Content starts
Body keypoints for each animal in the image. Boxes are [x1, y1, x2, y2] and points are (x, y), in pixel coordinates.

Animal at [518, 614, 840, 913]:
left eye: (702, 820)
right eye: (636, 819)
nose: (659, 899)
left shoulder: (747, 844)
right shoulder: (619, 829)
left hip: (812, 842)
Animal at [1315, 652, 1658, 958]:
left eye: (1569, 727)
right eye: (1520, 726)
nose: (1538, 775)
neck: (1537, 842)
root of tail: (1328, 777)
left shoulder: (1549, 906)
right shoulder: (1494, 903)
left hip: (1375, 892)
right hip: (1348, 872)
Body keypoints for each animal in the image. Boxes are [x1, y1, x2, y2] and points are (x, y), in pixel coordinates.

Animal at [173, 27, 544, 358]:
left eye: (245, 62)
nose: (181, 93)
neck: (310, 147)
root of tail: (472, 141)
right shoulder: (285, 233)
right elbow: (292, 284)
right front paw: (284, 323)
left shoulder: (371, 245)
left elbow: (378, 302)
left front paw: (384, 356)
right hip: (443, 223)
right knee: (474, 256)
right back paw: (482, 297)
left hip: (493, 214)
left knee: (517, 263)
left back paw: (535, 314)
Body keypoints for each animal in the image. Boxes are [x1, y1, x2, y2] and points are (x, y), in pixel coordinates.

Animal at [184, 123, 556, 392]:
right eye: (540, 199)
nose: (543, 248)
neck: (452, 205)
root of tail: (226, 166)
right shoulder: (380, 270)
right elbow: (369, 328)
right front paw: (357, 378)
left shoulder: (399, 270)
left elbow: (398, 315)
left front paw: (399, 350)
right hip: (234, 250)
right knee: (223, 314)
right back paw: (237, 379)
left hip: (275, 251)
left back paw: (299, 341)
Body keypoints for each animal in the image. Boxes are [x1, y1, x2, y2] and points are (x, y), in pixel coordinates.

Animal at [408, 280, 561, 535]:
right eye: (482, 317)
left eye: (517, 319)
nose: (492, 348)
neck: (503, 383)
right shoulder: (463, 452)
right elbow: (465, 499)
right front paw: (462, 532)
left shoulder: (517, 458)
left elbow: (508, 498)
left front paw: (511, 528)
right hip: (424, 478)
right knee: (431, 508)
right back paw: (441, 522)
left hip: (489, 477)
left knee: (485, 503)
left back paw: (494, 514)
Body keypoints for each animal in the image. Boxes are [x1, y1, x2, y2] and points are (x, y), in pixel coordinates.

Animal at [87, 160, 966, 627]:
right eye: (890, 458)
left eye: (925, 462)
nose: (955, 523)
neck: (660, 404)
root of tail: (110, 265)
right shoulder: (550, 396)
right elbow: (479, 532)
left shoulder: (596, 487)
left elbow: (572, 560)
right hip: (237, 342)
Content ends
> [Exercise prompt]: Wherever the string "back" occurs in the records, copy the line it is in.

> [Response to this exercise]:
right back paw: (482, 297)
left back paw: (535, 314)
right back paw: (237, 379)
left back paw: (299, 341)
right back paw: (441, 522)
left back paw: (494, 514)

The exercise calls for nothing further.